Les Carhoat demeurèrent un instant étonnés et muets devant l’arrivée soudaine du chevalier.
Les paroles qu’il avait prononcées en entrant étaient une sorte de défi qui contribuait pour sa part à entretenir le trouble des trois jeunes gens.
Deux d’entre eux, Laurent et Philippe, ne prenaient point la peine de cacher ce qu’il y avait d’hostile et de menaçant dans leur surprise.
Prégent avait haussé les épaules, et s’était assis en disant : Bah !
Le vieux Carhoat avait rejeté en arrière ses longs cheveux blancs comme pour montrer sa belle et noble figure qui n’exprimait rien en ce moment, sinon les sentiments d’une hospitalité franche.
— Soyez le bienvenu, dit-il en remettant son couteau sous sa peau de bique ; — nous n’attendions personne par le chemin que vous avez pris… mais à cela ne tienne !… prenez place, je vous prie, et faites-nous raison…
Le chevalier jeta son manteau à Francin Renard, mit son feutre sur la table et s’assit.
Laurent et Philippe l’imitèrent. — Francin Renard n’osa point reprendre sa place.

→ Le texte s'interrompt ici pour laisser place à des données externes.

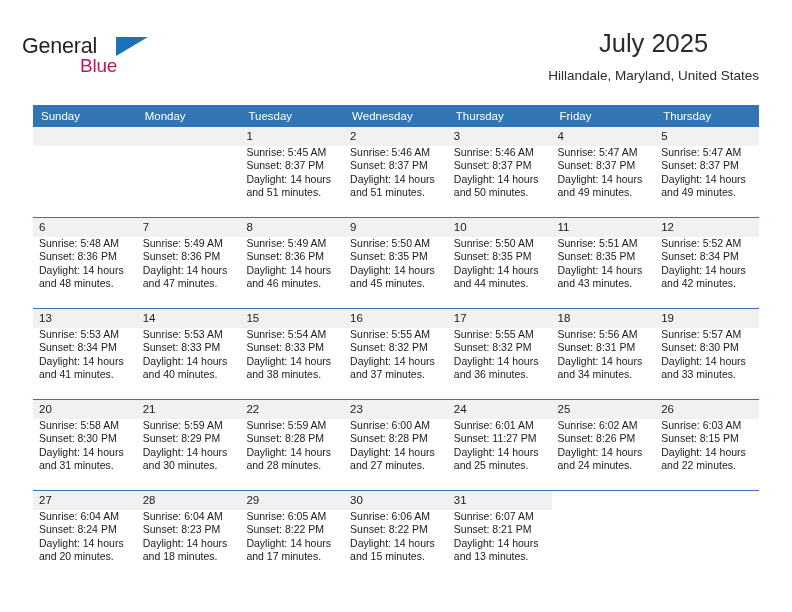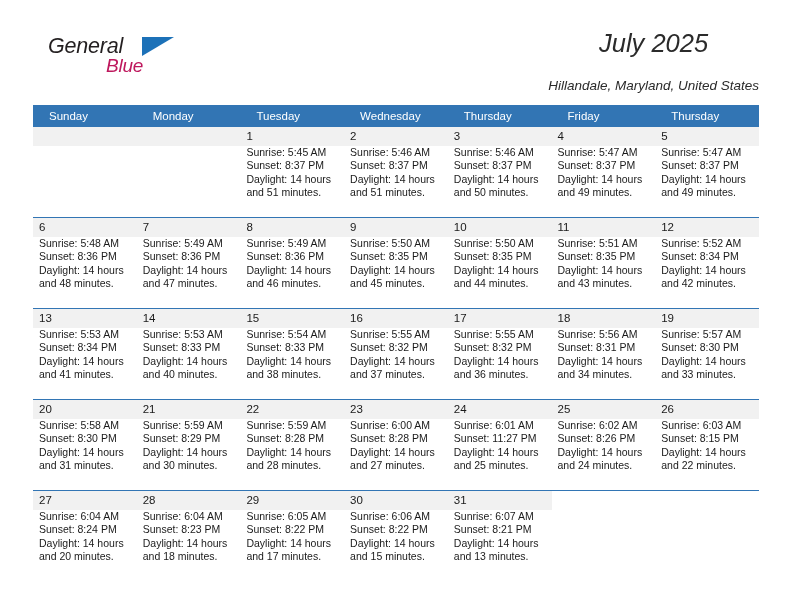--- a/index.html
+++ b/index.html
@@ -17,25 +17,24 @@
   .page {
     position: relative;
     width: 792px;
     height: 612px;
     box-sizing: border-box;
   }
 
   
   .header {
     position: absolute;
-    left: 46px;
+    left: 20px;
     top: 28px;
     right: 33px;
     height: 70px;
-    font-style: italic;
   }
   .logo {
     position: absolute;
     left: 0;
     top: 6px;
     width: 200px;
     height: 56px;
   }
   .logo-general {
     position: absolute;
@@ -74,40 +73,40 @@
   .cal-title {
     font-size: 25.5px;
     color: #2b2b2b;
     line-height: 30px;
     white-space: nowrap;
   }
   .cal-subtitle {
     font-size: 13.5px;
     color: #2b2b2b;
     line-height: 19px;
-    margin-top: 18px;
+    margin-top: 8px;
     white-space: nowrap;
   }
 
   
   .calendar {
     position: absolute;
     left: 33px;
     top: 105px;
     width: 726px;
     border-collapse: collapse;
     table-layout: fixed;
   }
   .calendar th {
     background: #3275b4;
     color: #ffffff;
     font-size: 11.5px;
     font-weight: normal;
     text-align: left;
-    padding: 5px 0 5px 16px;
+    padding: 5px 0 5px 8px;
     height: 10px;
     border: none;
   }
   .calendar td {
     vertical-align: top;
     padding: 0;
     border: none;
     width: 103.71px;
     height: 90px;
     background: #ffffff;

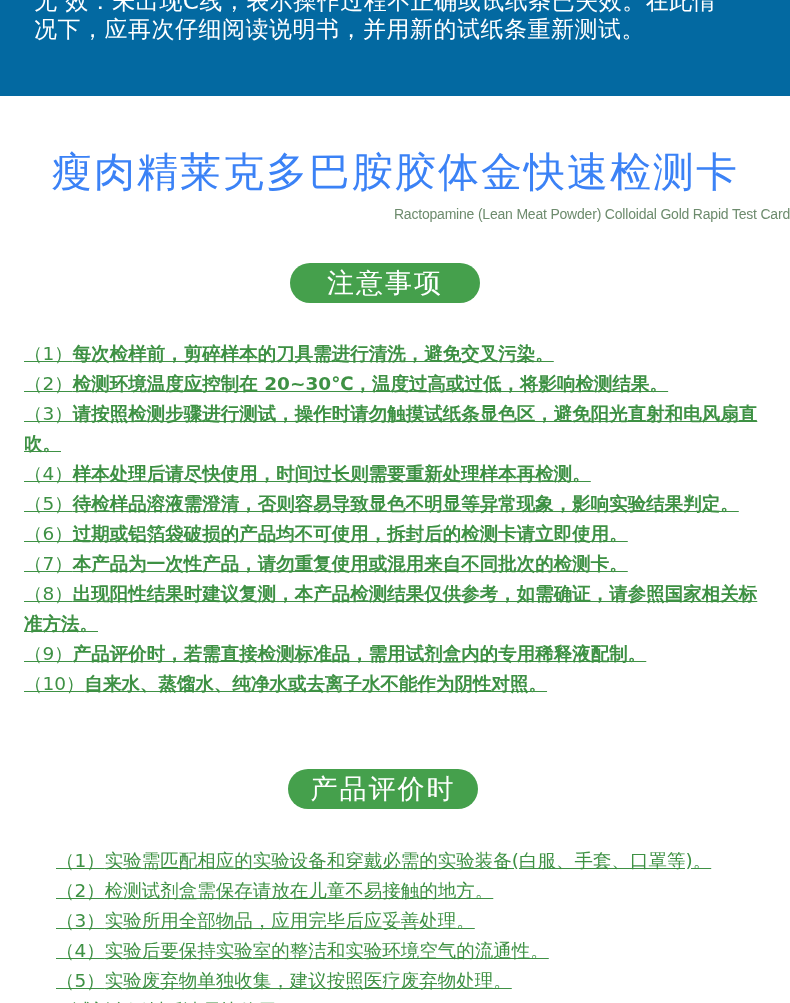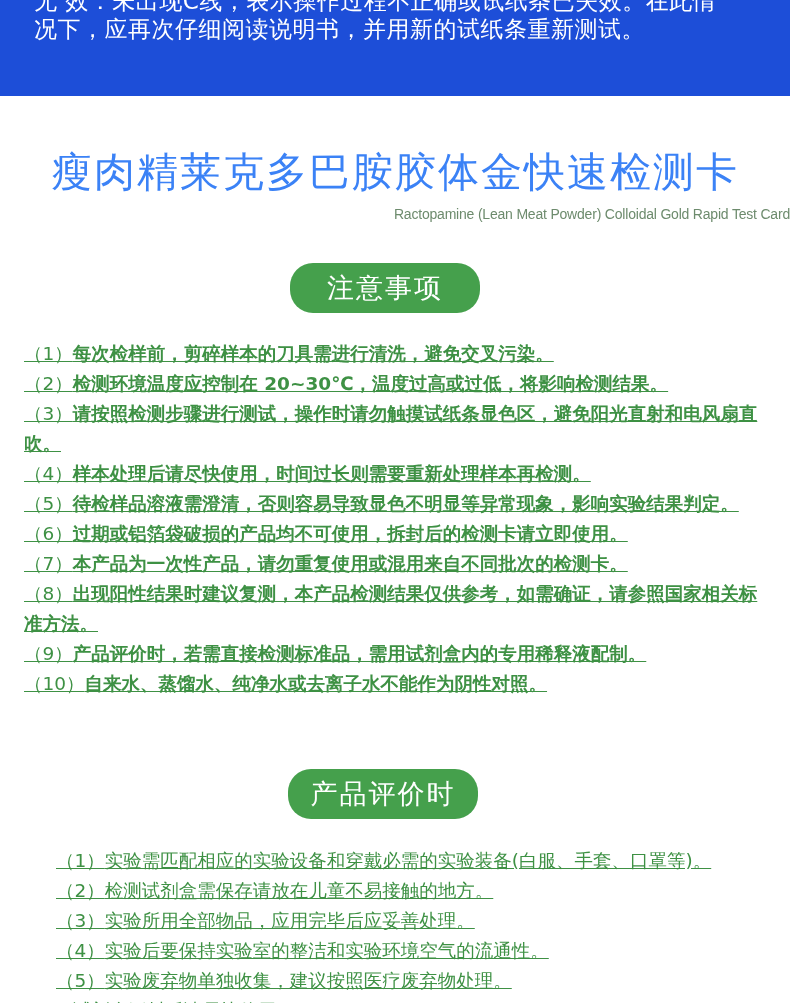--- a/index.html
+++ b/index.html
@@ -4,40 +4,40 @@
 <style>
   html, body { margin: 0; padding: 0; }
   body {
     width: 790px; height: 1003px; overflow: hidden;
     background: #ffffff;
     font-family: "DejaVu Sans", "Liberation Sans", sans-serif;
     position: relative;
   }
   .banner {
     position: absolute; left: 0; top: 0; width: 790px; height: 96px;
-    background: #1d4ed8; overflow: hidden;
+    background: #0369a1; overflow: hidden;
   }
   .banner-line {
     position: absolute; left: 34px; color: #ffffff;
     font-size: 23px; line-height: 30px; white-space: nowrap; letter-spacing: 0.5px;
   }
   .banner-line.l1 { top: -14px; }
   .banner-line.l2 { top: 14px; }
 
   .title {
     position: absolute; left: 0; top: 146px; width: 790px; text-align: center;
     color: #3b82f6; font-size: 41px; line-height: 52px; letter-spacing: 2px;
   }
   .subtitle {
     position: absolute; left: 0; top: 204px; width: 790px; text-align: right;
     color: #6d8b6d; font-size: 14px; line-height: 20px;
     font-family: "Liberation Sans", sans-serif; letter-spacing: -0.2px;
   }
   .pill {
-    position: absolute; height: 50px; border-radius: 23px;
+    position: absolute; height: 40px; border-radius: 23px;
     background: #45a04c; color: #ffffff; font-size: 27px;
     display: flex; align-items: center; justify-content: center;
     letter-spacing: 2px;
   }
   .pill.p1 { left: 290px; top: 263px; width: 190px; }
   .pill.p2 { left: 288px; top: 769px; width: 190px; }
 
   .list { position: absolute; left: 24px; width: 745px; color: #3e9144; text-decoration: underline; }
   .list.l1 { top: 339px; }
   .list.l2 { top: 846px; }

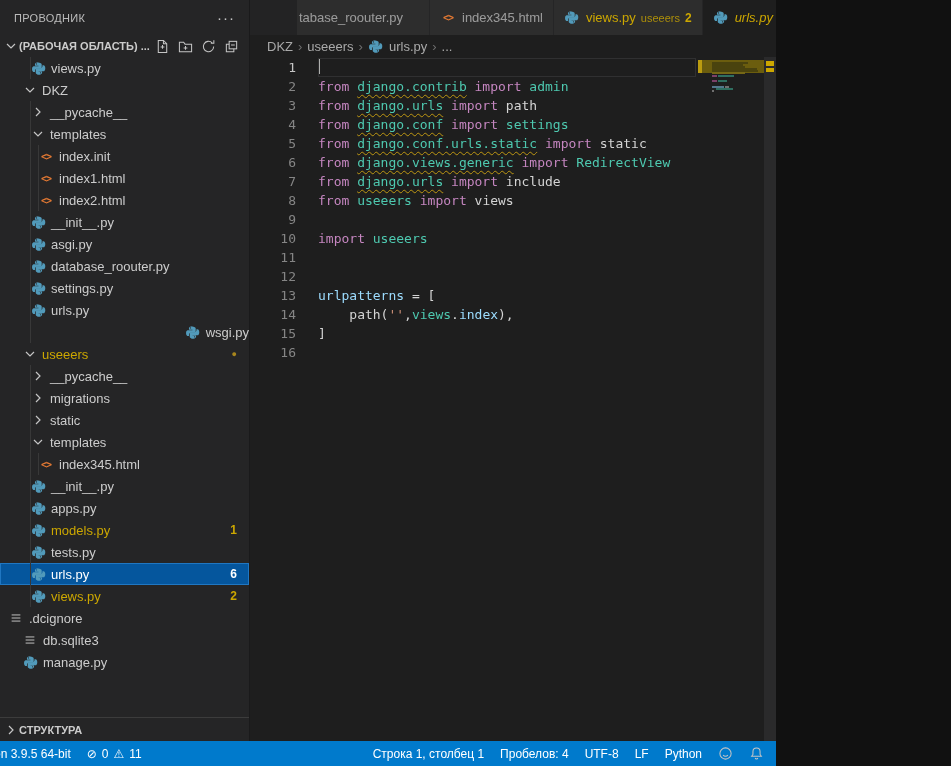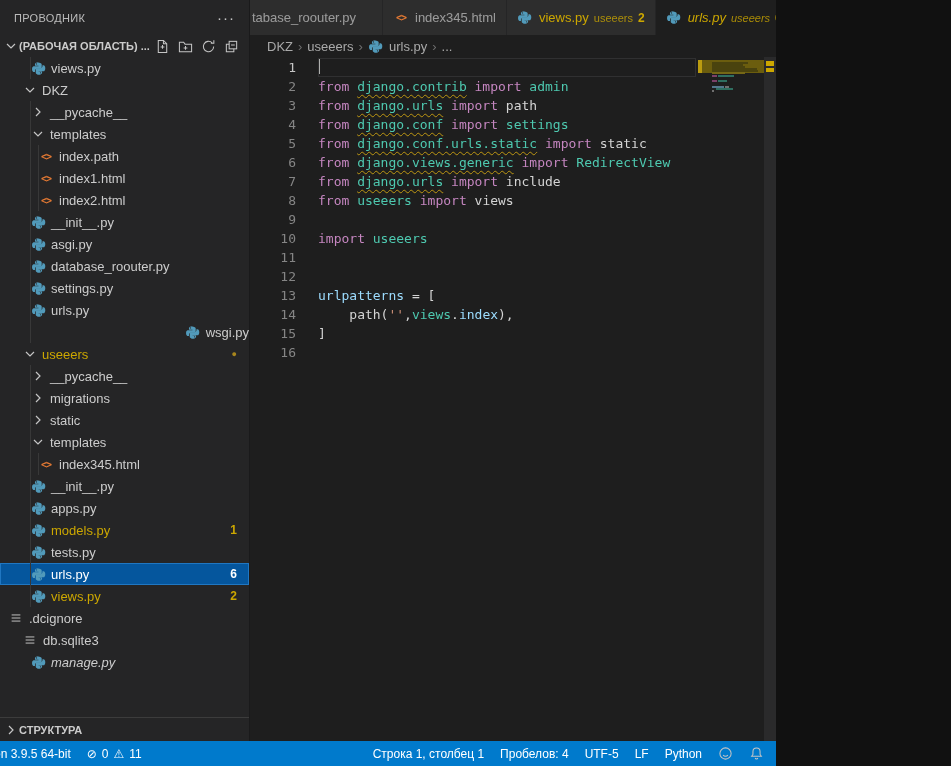--- a/index.html
+++ b/index.html
@@ -29,21 +29,21 @@
   .row.sel .badge{color:#ffffff;}
   .dot{margin-left:auto;margin-right:12px;color:#a8861d;font-size:9px;}
   .ic-html{color:#e37933;font-weight:700;font-size:10px;letter-spacing:-1px;font-family:"DejaVu Sans Mono",monospace;}
   .structure{height:23px;min-height:23px;border-top:1px solid #3c3c3c;display:flex;align-items:center;font-size:11px;font-weight:700;color:#cccccc;padding-left:3px;margin-top:auto;}
 
   
   .editor{flex:1;display:flex;flex-direction:column;background:#1e1e1e;min-width:0;}
   .tabbar{height:35px;min-height:35px;background:#232324;display:flex;align-items:stretch;}
   .tab{display:flex;align-items:center;padding:0 10px;background:#2d2d2d;border-right:1px solid #252526;
        font-size:13px;color:rgba(255,255,255,.52);gap:5px;cursor:pointer;white-space:nowrap;}
-  .tab.clipped{width:120px;min-width:120px;padding-left:2px;overflow:hidden;}
+  .tab.clipped{width:120px;min-width:120px;padding-left:2px;overflow:hidden;margin-left:47px;}
   .tab.active{background:#1e1e1e;color:#ffffff;}
   .tab .dir{font-size:11px;opacity:.8;}
   .tab.warn .name,.tab.warn .dir,.tab.warn .tbadge{color:#cca700;}
   .tab .tbadge{font-weight:700;font-size:12px;}
   .tab.preview .name,.tab.preview .dir{font-style:italic;}
   .tab .close{margin-left:4px;color:#cccccc;font-size:16px;width:18px;height:18px;line-height:17px;text-align:center;border-radius:4px;}
   .tabactions{margin-left:auto;display:flex;align-items:center;gap:11px;padding:0 12px;color:#c5c5c5;}
   .ract{display:flex;align-items:center;gap:1px;cursor:pointer;}
   .more-dots{font-size:15px;letter-spacing:1px;cursor:pointer;line-height:10px;}
 
@@ -162,21 +162,21 @@
               </svg>
             </span>
             <span class="lbl">templates</span>
           </div>
           <div class="row" style="padding-left: 38px;">
             <div class="guide" style="left: 30px;"></div>
             <div class="guide" style="left: 38px;"></div>
             <span class="fi">
               <span class="ic-html">&lt;&gt;</span>
             </span>
-            <span class="lbl">index.path</span>
+            <span class="lbl">index.init</span>
           </div>
           <div class="row" style="padding-left: 38px;">
             <div class="guide" style="left: 30px;"></div>
             <div class="guide" style="left: 38px;"></div>
             <span class="fi">
               <span class="ic-html">&lt;&gt;</span>
             </span>
             <span class="lbl">index1.html</span>
           </div>
           <div class="row" style="padding-left: 38px;">
@@ -372,21 +372,21 @@
             <span class="lbl">.dcignore</span>
           </div>
           <div class="row" style="padding-left: 22px;">
             <span class="fi">
               <svg class="oicon" width="14" height="14" viewBox="0 0 16 16" stroke="#6d8086" stroke-width="1.6">
                 <path d="M3 4.5h10M3 8h10M3 11.5h10"></path>
               </svg>
             </span>
             <span class="lbl">db.sqlite3</span>
           </div>
-          <div class="row" style="padding-left: 30px; font-style: italic;">
+          <div class="row" style="padding-left: 22px;">
             <span class="fi">
               <svg width="15" height="15" viewBox="0 0 32 32" fill="#519aba">
                 <path d="M15.9 2.5c-2.6 0-4.7.6-6 1.6-1.1.9-1.5 2-1.5 3.3v2.8h7.4v1H6.6c-1.9 0-3.4 1.1-4 3.2-.6 2.2-.6 3.6 0 5.9.5 1.9 1.7 3.2 3.6 3.2h2.3v-3c0-2.1 1.9-4 4-4h7.1c1.8 0 3.2-1.5 3.2-3.3V7.4c0-1.8-1.5-3-3.2-3.4-2.4-.5-3.7-.5-3.7-.5zm-4 2.4c.7 0 1.2.6 1.2 1.3s-.5 1.3-1.2 1.3-1.3-.6-1.3-1.3.6-1.3 1.3-1.3z"></path>
                 <path d="M24.4 8.3v2.9c0 2.2-1.9 4.1-4 4.1h-7.1c-1.8 0-3.2 1.5-3.2 3.3v6.6c0 1.8 1.5 2.9 3.2 3.4 2.1.6 4.3.7 7.1 0 1.7-.5 3.2-1.5 3.2-3.4v-2.6h-7.4v-1h10.6c1.9 0 2.6-1.3 3.2-3.2.7-2 .7-3.9 0-5.9-.5-1.4-1.3-3.2-3.2-3.2h-2.4zM20.3 24c.7 0 1.3.6 1.3 1.3s-.6 1.3-1.3 1.3-1.2-.6-1.2-1.3.5-1.3 1.2-1.3z"></path>
               </svg>
             </span>
             <span class="lbl">manage.py</span>
           </div>
         </div>
       <div class="structure">
@@ -575,21 +575,21 @@
         <span class="sb-item">
           <span class="sicon">⊘</span>
           <span>0</span>
           <span class="sicon">⚠</span>
           <span>11</span>
         </span>
       </div>
     <div class="sb-right" id="sb-right">
         <span class="sb-item">Строка 1, столбец 1</span>
         <span class="sb-item">Пробелов: 4</span>
-        <span class="sb-item">UTF-5</span>
+        <span class="sb-item">UTF-8</span>
         <span class="sb-item">LF</span>
         <span class="sb-item">Python</span>
         <span class="sb-item">
           <svg class="oicon" width="15" height="15" viewBox="0 0 16 16" stroke="#fff">
             <circle cx="8" cy="8" r="6"></circle>
             <path d="M5.5 9.5c.6 1 1.5 1.5 2.5 1.5s1.9-.5 2.5-1.5"></path>
             <path d="M6 6.2h.01M10 6.2h.01" stroke-width="1.8"></path>
           </svg>
         </span>
         <span class="sb-item">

— Je suis venu un peu tard pour parler d’affaires, dit le chevalier en regardant les trois fils de Carhoat. — Voici de beaux garçons qui m’ont l’air ivres comme des mariés du pays de Quimper !…
— Nous avons ce qu’il faut de raison. Monsieur de Kérizat, répondit Laurent, pour causer avec vous et vous faire changer d’avis sur ce mariage dont vous parliez tout à l’heure.
— Oui-dà, monsieur le comte ? riposta le chevalier avec raillerie — Je viens de bien loin, savez-vous, pour épouser la comtesse Anne !… et quand il s’agit de cent mille écus de rente, je ne puis avoir qu’un avis.